QUESTIONS À TRAITER ::
1. Dans le texte sur l'aumône, à quoi est tenu celui qui reçoit des aumônes sans être réellement dans le besoin ?
2. Recopiez le passage du texte sur l'aumône qui commence par « (I) Mais cette » et se poursuit jusqu'à « Decal. n° 7). » inclus.

TEXTE SOURCE ::

========================================

3. Il faut répondre au troisième, que l'aumône étant une oeuvre de miséricorde, comme on n'exerce pas de miséricorde proprement dite envers soi-même, mais par analogie, comme nous l'avons dit (quest. xxx, art. 1); de même, à proprement parler, personne ne se fait l'aumône, sinon par l'intermédiaire d'une autre personne. Par exemple, quand quelqu'un est chargé par un autre de distribuer des aumônes, il peut en prendre pour lui, s'il est dans le besoin, au même titre qu'il les donne aux autres (1).

(I) Mais cette application de l'aumône à soi-même est une chose très-délicate, parce qu'on peut se faire illusion sur ses propres besoins, et que d'ailleurs on pourrait détourner l'intention du donateur. Nous ferons aussi observer qu'on ne doit pas faire l'aumône aux pauvres qui mendient par paresse ou qui en font un métier, et que celui qui reçoit des aumônes sans être réellement dans le besoin est tenu à restitution. C'est ce qu'exprime le catéchisme du concile de Trente (part. III, in sept, proecept. Decal. n° 7).


ARTICLE X. — doit-on donner beaucoup quand on fait l'aumône?


Objections: 1. Il semble qu'on ne doive pas faire l'aumône largement. Car on doit faire l'aumône surtout aux personnes avec lesquelles on est le plus uni. Or, on ne doit pas leur donner de manière à les rendre plus riches que soi, comme l'observe saint Ambroise (De offic. lib. i, cap. 30). On ne doit donc pas donner aux autres avec abondance.

2. Saint Ambroise dit (loc. cit.) qu'on ne doit pas verser tout à la fois toutes ses richesses, mais qu'on doit les distribuer. Or, l'abondance des aumônes conduirait à répandre sans mesure les richesses qu'on possède. On ne doit donc pas faire l'aumône de la sorte.

3. Saint Paul dit (2Co 8,13) : Je n'entends pas que les autres soient soulagés, c'est-à-dire qu'ils vivent dans l'oisiveté à vos dépens, tandis que vous serez surchargés, c'est-à-dire pauvres. Or, il en serait ainsi si on donnait l'aumône avec abondance. On ne doit donc pas ainsi la faire.

En sens contraire Mais c'est le contraire. Il est dit (Tb 4,9) : Si vous avez beaucoup, donnez beaucoup.

========================================

DONNÉES FOURNIES ::
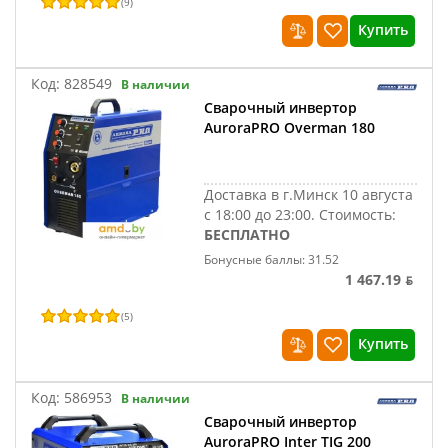
(
9
)
Купить
Код:
828549
В наличии
Сварочный инвертор
AuroraPRO Overman 180
Доставка в г.Минск 10 августа
с 18:00 до 23:00.
Стоимость:
БЕСПЛАТНО
Бонусные баллы: 31.52
1 467.19 ƃ
(
5
)
Купить
Код:
586953
В наличии
Сварочный инвертор
AuroraPRO Inter TIG 200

========================================

RÉPONSES ::
1. Il est tenu à restitution.

2.
(I) Mais cette application de l'aumône à soi-même est une chose très-délicate, parce qu'on peut se faire illusion sur ses propres besoins, et que d'ailleurs on pourrait détourner l'intention du donateur. Nous ferons aussi observer qu'on ne doit pas faire l'aumône aux pauvres qui mendient par paresse ou qui en font un métier, et que celui qui reçoit des aumônes sans être réellement dans le besoin est tenu à restitution. C'est ce qu'exprime le catéchisme du concile de Trente (part. III, in sept, proecept. Decal. n° 7).